Paris, le 11 février 2013
M. Laurent Fabius
Ministre des Affaires étrangères
37, quai d’Orsay
75007 Paris
Vous n’avez pas répondu à cette question et indiqué, une fois de plus, votre volonté de « reprise des négociations ». Vous avez également indiqué que vous soutiendrez les initiatives américaines prises lors de la prochaine visite du Président Obama sur place, initiatives dont on ignore tout du contenu par ailleurs.
Dans un courrier récent que vous m’avez adressé en réponse à cette même question que je vous posais de la reconnaissance par la France de la Palestine, vous aviez déjà indiqué votre préférence pour cette « reprise des négociations » permettant, selon vous, la création sur le terrain de l’Etat de Palestine et ceci en 2013 !
Comment croire que les dirigeants israéliens en viennent à accepter l’existence de cet Etat palestinien dans les frontières de 1967, avec Jérusalem-Est comme capitale, alors qu’ils ont manifesté – et je parle aussi des dirigeants qui seront mis en place après les élections législatives israéliennes – leur totale hostilité à cette perspective et ont pris des mesures unilatérales sur le terrain pour empêcher cette existence de pareil Etat palestinien ?
La France, il faut le rappeler, a reconnu Israël le 24 janvier 1949, soit près de 4 mois avant l’admission de ce pays à l’ONU qui a eu lieu le 11 mai 1949 ! Et la France ne reconnaîtrait pas la Palestine 65 ans plus tard alors que cet Etat vient d’être admis comme Etat non membre à l’ONU ?
Cette attitude est à mettre en relation avec un autre passage de cette émission où vous avez parlé de l’Iran et de sa volonté de se doter de l’arme nucléaire. Sur ce cas, vous avez indiqué que la France observait une « double approche, c’est-à-dire les sanctions et les négociations » afin que les dirigeants iraniens changent de position. Vous avez même précisé que les « sanctions sont efficaces » signalant que depuis leur mise en œuvre l’Iran avait déjà perdu à ce titre 40 milliards d’euros.
Le parallélisme n’est pas au bout de ces deux logiques énoncées par vous hier soir concernant deux situations qui ont à voir l’une avec l’autre.

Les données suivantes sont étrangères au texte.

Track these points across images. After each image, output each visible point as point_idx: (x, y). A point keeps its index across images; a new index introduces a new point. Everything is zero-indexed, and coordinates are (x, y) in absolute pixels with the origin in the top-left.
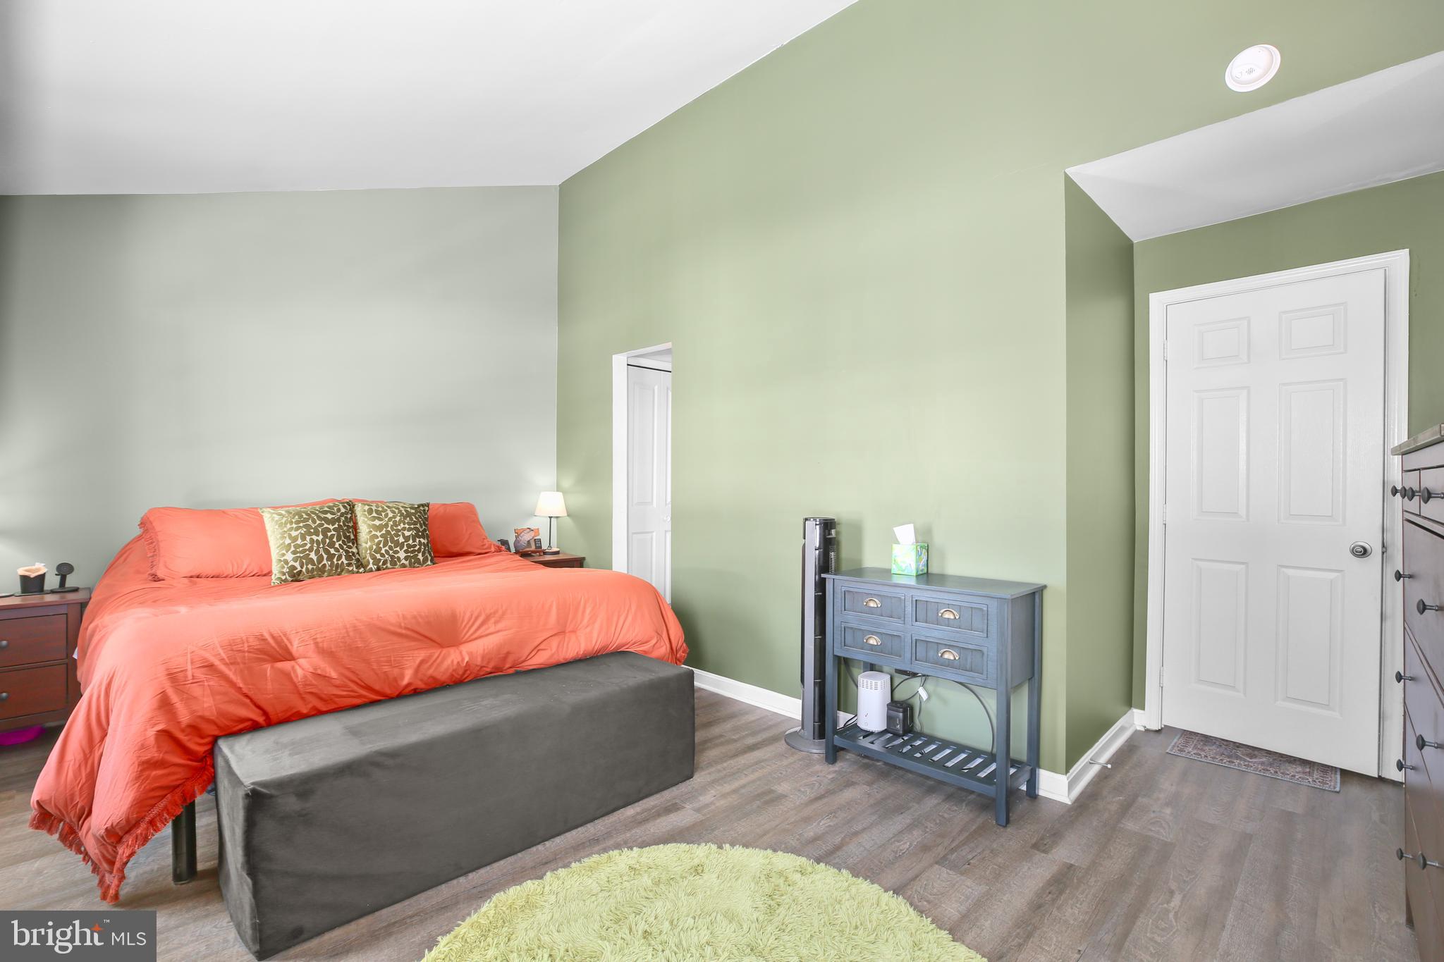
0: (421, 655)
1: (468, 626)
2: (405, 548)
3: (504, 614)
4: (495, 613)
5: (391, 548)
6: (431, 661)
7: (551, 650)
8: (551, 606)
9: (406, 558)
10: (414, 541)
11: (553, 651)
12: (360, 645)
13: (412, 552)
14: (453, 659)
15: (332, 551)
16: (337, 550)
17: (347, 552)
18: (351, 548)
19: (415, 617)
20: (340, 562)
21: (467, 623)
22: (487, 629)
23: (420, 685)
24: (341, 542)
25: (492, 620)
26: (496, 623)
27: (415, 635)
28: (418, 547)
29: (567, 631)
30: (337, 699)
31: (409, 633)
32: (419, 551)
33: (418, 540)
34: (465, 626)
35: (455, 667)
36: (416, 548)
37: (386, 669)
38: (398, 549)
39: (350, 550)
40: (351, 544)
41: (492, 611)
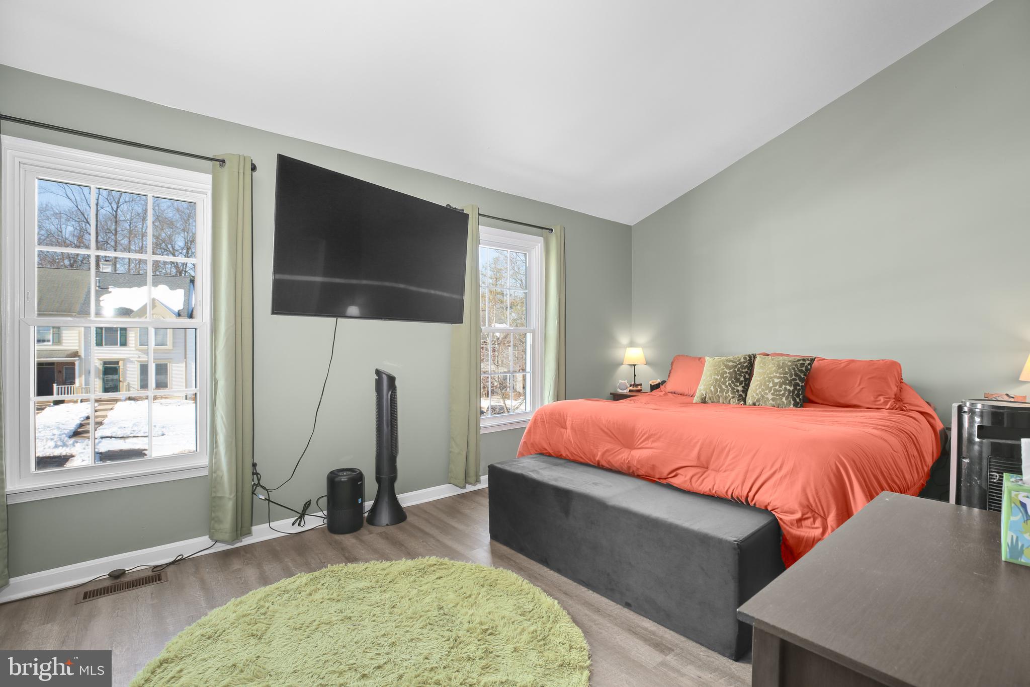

Dans un cas ce sont les « sanctions-négociations », dans l’autre c’est la seule « négociation » qui est envisagée laquelle à d’ailleurs la préférence, et pour cause, des dirigeants israéliens : cela fait plus de 20 ans qu’il y a des « négociations » et tout s’est dégradé sérieusement sur place côté palestinien.
Si l’idée devait exister que la question israélo-palestinienne n’est plus aujourd’hui centrale, ce serait une grave erreur d’appréciation lourde de conséquences.
Notre pays ne peut être en retard ni en décalé sur les exigences stratégiques conformes à ses valeurs et à ses intérêts justement compris.
Vous ne pourrez pas repousser très longtemps, sauf à provoquer de lourds dommages politiques, la reconnaissance par la France de la Palestine.
Logique et efficace cette reconnaissance attendue serait un fort signal lancé par notre par la France. Et ce serait un acte qui le ferait renouer avec ce que notre pays a fait de meilleur dans le domaine international. Ce serait affirmer solennellement l’universalité des valeurs de liberté et de justice portées par la patrie des droits de l’homme.
C’est donc, de manière insistante vous l’aurez compris, que je reviens vers vous porteur de ce message que je souhaite vous faire partager : reconnaissez la Palestine ! Donnez une chance à la paix au Proche-Orient ! La Palestine ce n’est pas le problème mais la solution !
Je vous prie de croire, Monsieur le Ministre, en l’assurance de mon respect.